(Beginning of Exercise material)

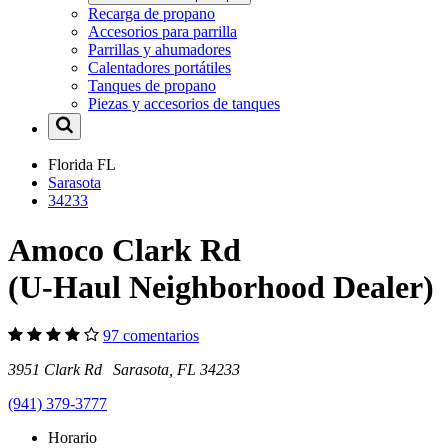
Recarga de propano
Accesorios para parrilla
Parrillas y ahumadores
Calentadores portátiles
Tanques de propano
Piezas y accesorios de tanques
Florida
FL
Sarasota
34233
Amoco Clark Rd
(U-Haul Neighborhood Dealer)
97 comentarios
3951 Clark Rd Sarasota, FL 34233
(941) 379-3777
Horario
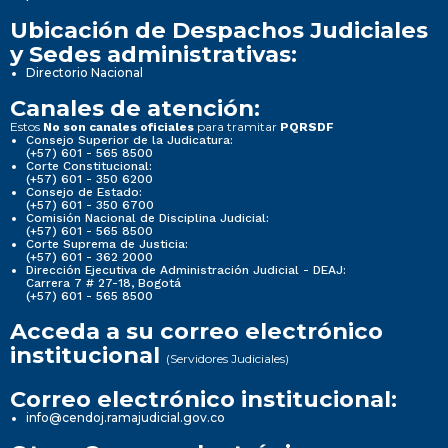
Ubicación de Despachos Judiciales
y Sedes administrativas:
Directorio Nacional
Canales de atención:
Estos
para tramitar
No son canales oficiales
PQRSDF
Consejo Superior de la Judicatura:
(+57) 601 - 565 8500
Corte Constitucional:
(+57) 601 - 350 6200
Consejo de Estado:
(+57) 601 - 350 6700
Comisión Nacional de Disciplina Judicial:
(+57) 601 - 565 8500
Corte Suprema de Justicia:
(+57) 601 - 362 2000
Dirección Ejecutiva de Administración Judicial - DEAJ:
Carrera 7 # 27-18, Bogotá
(+57) 601 - 565 8500
Acceda a su correo electrónico
institucional
(Servidores Judiciales)
Correo electrónico institucional:
info@cendoj.ramajudicial.gov.co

(End of Exercise material)

■ **The problem**
Your task is to set down each line above verbatim while excluding the pictures.

■ **Task answer**
Recarga de propano
Accesorios para parrilla
Parrillas y ahumadores
Calentadores portátiles
Tanques de propano
Piezas y accesorios de tanques
Florida
FL
Sarasota
34233
Amoco Clark Rd
(U-Haul Neighborhood Dealer)
97 comentarios
3951 Clark Rd Sarasota, FL 34233
(941) 379-3777
Horario
Ubicación de Despachos Judiciales
y Sedes administrativas:
Directorio Nacional
Canales de atención:
Estos
para tramitar
No son canales oficiales
PQRSDF
Consejo Superior de la Judicatura:
(+57) 601 - 565 8500
Corte Constitucional:
(+57) 601 - 350 6200
Consejo de Estado:
(+57) 601 - 350 6700
Comisión Nacional de Disciplina Judicial:
(+57) 601 - 565 8500
Corte Suprema de Justicia:
(+57) 601 - 362 2000
Dirección Ejecutiva de Administración Judicial - DEAJ:
Carrera 7 # 27-18, Bogotá
(+57) 601 - 565 8500
Acceda a su correo electrónico
institucional
(Servidores Judiciales)
Correo electrónico institucional:
info@cendoj.ramajudicial.gov.co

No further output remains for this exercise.